#### Directions:
Without the pictures, give every record again exactly.

____ Data listing

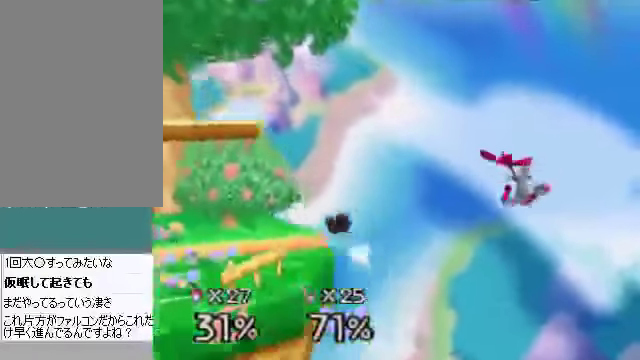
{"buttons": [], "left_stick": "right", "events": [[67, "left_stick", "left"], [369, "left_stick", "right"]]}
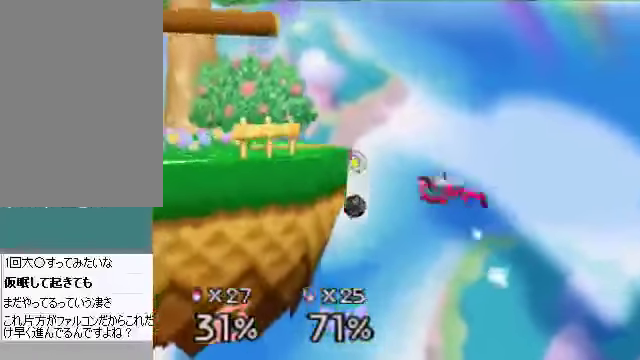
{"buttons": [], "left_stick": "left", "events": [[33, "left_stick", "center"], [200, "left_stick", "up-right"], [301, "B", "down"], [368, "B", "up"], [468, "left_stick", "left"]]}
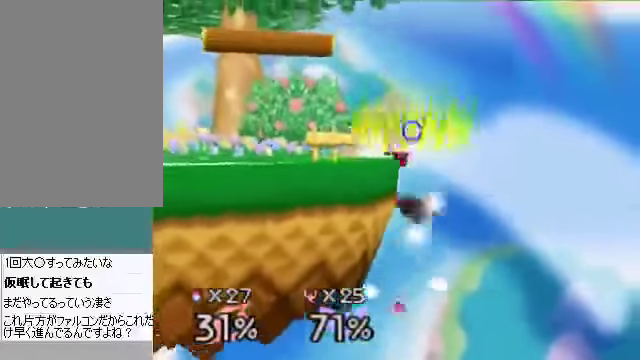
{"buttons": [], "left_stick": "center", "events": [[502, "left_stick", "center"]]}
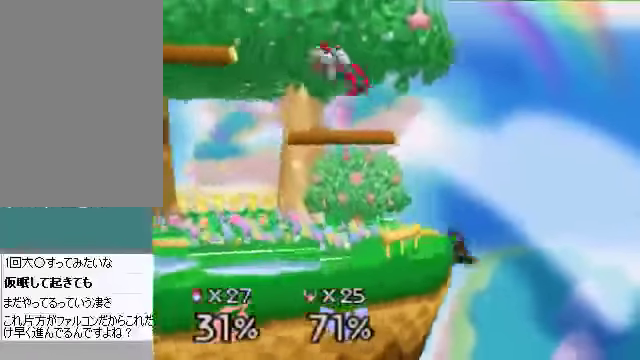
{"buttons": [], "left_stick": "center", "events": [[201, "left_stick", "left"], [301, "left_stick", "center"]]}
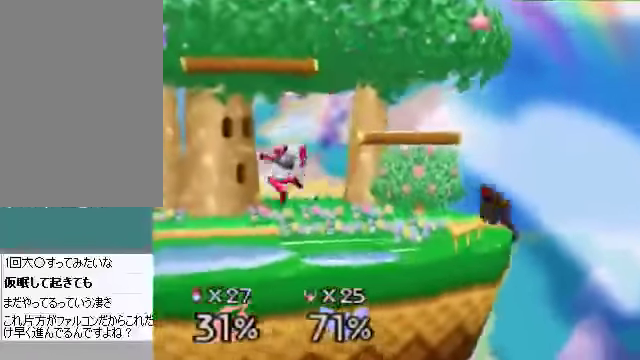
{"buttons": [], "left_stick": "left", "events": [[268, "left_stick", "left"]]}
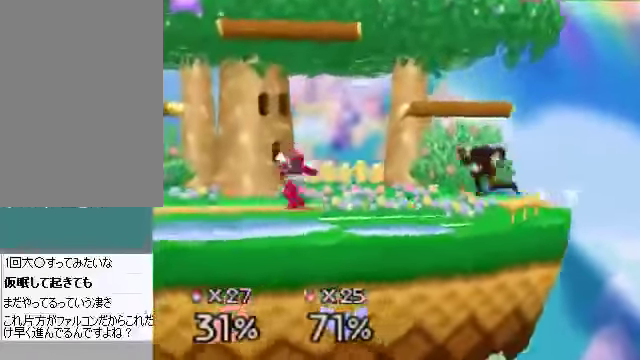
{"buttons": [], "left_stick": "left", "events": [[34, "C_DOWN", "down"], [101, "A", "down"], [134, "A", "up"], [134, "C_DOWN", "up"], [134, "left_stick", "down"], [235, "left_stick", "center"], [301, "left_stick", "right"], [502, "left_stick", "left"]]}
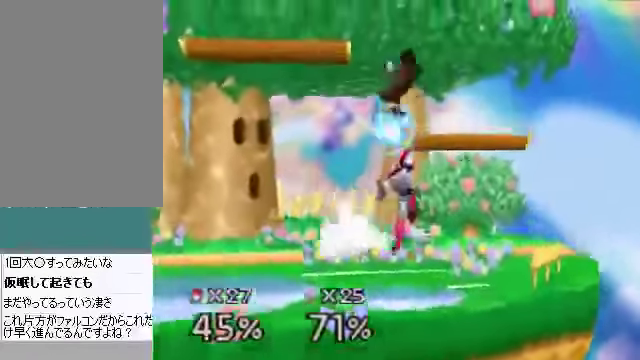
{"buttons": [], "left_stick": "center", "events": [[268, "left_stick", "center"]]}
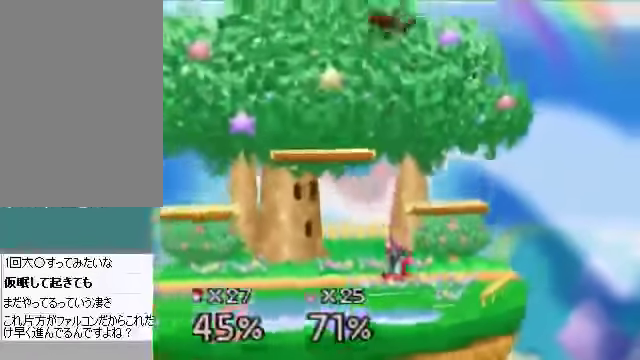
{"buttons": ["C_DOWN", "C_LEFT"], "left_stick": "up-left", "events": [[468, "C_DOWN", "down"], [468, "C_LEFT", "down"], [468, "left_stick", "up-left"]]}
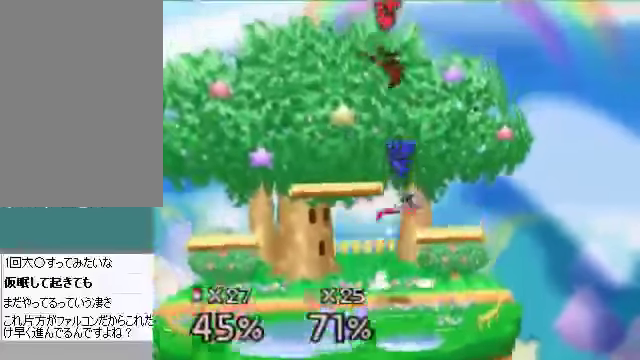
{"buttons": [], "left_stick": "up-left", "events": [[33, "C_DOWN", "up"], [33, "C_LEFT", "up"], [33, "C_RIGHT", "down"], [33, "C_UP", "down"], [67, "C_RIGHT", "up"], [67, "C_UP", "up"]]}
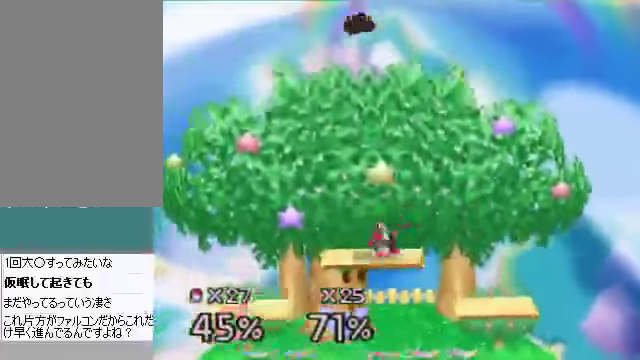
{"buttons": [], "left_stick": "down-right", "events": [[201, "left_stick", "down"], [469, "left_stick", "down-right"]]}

________

#### Solution for this task:
{"buttons": [], "left_stick": "right", "events": [[67, "left_stick", "left"], [369, "left_stick", "right"]]}
{"buttons": [], "left_stick": "left", "events": [[33, "left_stick", "center"], [200, "left_stick", "up-right"], [301, "B", "down"], [368, "B", "up"], [468, "left_stick", "left"]]}
{"buttons": [], "left_stick": "center", "events": [[502, "left_stick", "center"]]}
{"buttons": [], "left_stick": "center", "events": [[201, "left_stick", "left"], [301, "left_stick", "center"]]}
{"buttons": [], "left_stick": "left", "events": [[268, "left_stick", "left"]]}
{"buttons": [], "left_stick": "left", "events": [[34, "C_DOWN", "down"], [101, "A", "down"], [134, "A", "up"], [134, "C_DOWN", "up"], [134, "left_stick", "down"], [235, "left_stick", "center"], [301, "left_stick", "right"], [502, "left_stick", "left"]]}
{"buttons": [], "left_stick": "center", "events": [[268, "left_stick", "center"]]}
{"buttons": ["C_DOWN", "C_LEFT"], "left_stick": "up-left", "events": [[468, "C_DOWN", "down"], [468, "C_LEFT", "down"], [468, "left_stick", "up-left"]]}
{"buttons": [], "left_stick": "up-left", "events": [[33, "C_DOWN", "up"], [33, "C_LEFT", "up"], [33, "C_RIGHT", "down"], [33, "C_UP", "down"], [67, "C_RIGHT", "up"], [67, "C_UP", "up"]]}
{"buttons": [], "left_stick": "down-right", "events": [[201, "left_stick", "down"], [469, "left_stick", "down-right"]]}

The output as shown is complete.